BIG TECH: The macro-scams of Fyre and Theranos & the micro-scams of Google and Facebook

Spoiler alert: Fyre Festival ended up being a securities fraud that cost investors $27 million dollars, left hundreds of workers unpaid and emotionally ravaged, and negligently put attendees in dangerous conditions. Even Blink-182 cancelled their performance! Another spoiler: Theranos ended up being a securities fraud costing investors (including Betsy DeVos!) $700 million, leaving hundreds of workers unpaid and pushing at least one to suicide, negligently putting users of the product in dangerous medical circumstances. In both cases, the founders were young and narcissistic, optimizing the story-telling about their company over delivering on the promised expectations. Billy McFarland used Instagram supermodels to sell a false vision. Elizabeth Holmes leveraged the Steve Jobs black turtleneck and VC group think to do the same.

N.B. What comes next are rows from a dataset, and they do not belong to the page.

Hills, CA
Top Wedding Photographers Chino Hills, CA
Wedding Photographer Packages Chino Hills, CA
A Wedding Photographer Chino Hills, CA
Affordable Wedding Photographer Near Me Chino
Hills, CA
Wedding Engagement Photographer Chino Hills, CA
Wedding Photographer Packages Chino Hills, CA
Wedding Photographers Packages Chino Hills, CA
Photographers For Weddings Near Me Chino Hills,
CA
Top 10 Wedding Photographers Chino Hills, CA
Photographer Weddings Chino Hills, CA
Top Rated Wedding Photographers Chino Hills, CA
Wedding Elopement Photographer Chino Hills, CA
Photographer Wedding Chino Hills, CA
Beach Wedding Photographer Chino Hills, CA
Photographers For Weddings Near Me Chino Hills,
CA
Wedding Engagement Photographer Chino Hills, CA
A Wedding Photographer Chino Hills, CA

This stuff is so easy in retrospect -- to point fingers and throw the stone. Having spent a lot of time in the early stage ecosystem, we can tell you that all founders have these devils inside them. These are the devils that let you take the risk, tell the story and defend your tribe (e.g., see Elon Musk). The issue is that these particular people could not and did not execute -- and any reasonable person in their situation would know enough to stop marketing and selling lies. We can look at crypto ICOs to date and say the same thing. Surely the people who raised over $30 billion globally, and burned nearly all of it, sold us a falsehood. Some -- like John McAfee or Brock Pierce -- had to know what was up. Or did they, perhaps believing in a zeitgeist change tilting the axis of human industry? 

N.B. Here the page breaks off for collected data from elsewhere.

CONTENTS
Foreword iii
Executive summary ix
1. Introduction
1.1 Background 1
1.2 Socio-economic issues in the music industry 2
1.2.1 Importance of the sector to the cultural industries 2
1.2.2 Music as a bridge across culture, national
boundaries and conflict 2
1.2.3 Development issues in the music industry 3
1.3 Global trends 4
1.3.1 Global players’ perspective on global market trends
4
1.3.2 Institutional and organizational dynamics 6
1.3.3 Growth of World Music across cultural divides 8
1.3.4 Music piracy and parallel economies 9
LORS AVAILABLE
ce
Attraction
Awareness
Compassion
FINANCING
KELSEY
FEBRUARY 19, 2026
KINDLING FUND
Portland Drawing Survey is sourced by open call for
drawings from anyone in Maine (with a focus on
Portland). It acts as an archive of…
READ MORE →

The issue is asymmetric information and intent to profit from that asymmetry. When someone sells us a broken car claiming it works great, they are selling a "lemon" -- something the US protects against with "lemon laws" that remedy damages from relying on false claims. Let's shift from these obvious macro lemons, to the invisible micro lemons sold by Facebook and Google. It was revealed that Facebook was -- in the worst case -- paying 13+ year olds $20 per month to install a research app that scraped all their activity (from messages to emails to  web) and provided root permissions to the phone, misusing Apple-issued enterprise certificates. Facebook should not have been able to create these apps for anyone other than its employees on internal apps (e.g., bug testing new versions). But it did, and got its access revoked by Apple immediately.

Google did a version of this too, exchanging gift cards for spying on web traffic. As yet another example, Google's employees refused to help the company build a war-drone AI for the US Department of Defense. So instead, Google outsourced the work to Figure Eight (a human-in-the-machine company), hiring gig economy workers for as little as $1 per hour for micro-tasks like identifying images (teaching drones to see). These workers had no clue what they were doing -- and we imagine that some would exhibit the same ethical concerns that Google employees did in refusing the work. In all these tech company examples, the lemon is the un-revealed total cost. Compared to Fyre and Theranos, where we pay billions, and get nothing in return, here we are given $1 an hour or $20 per month (i.e., nothing), but we lose our privacy, agency and humanity (i.e., everything).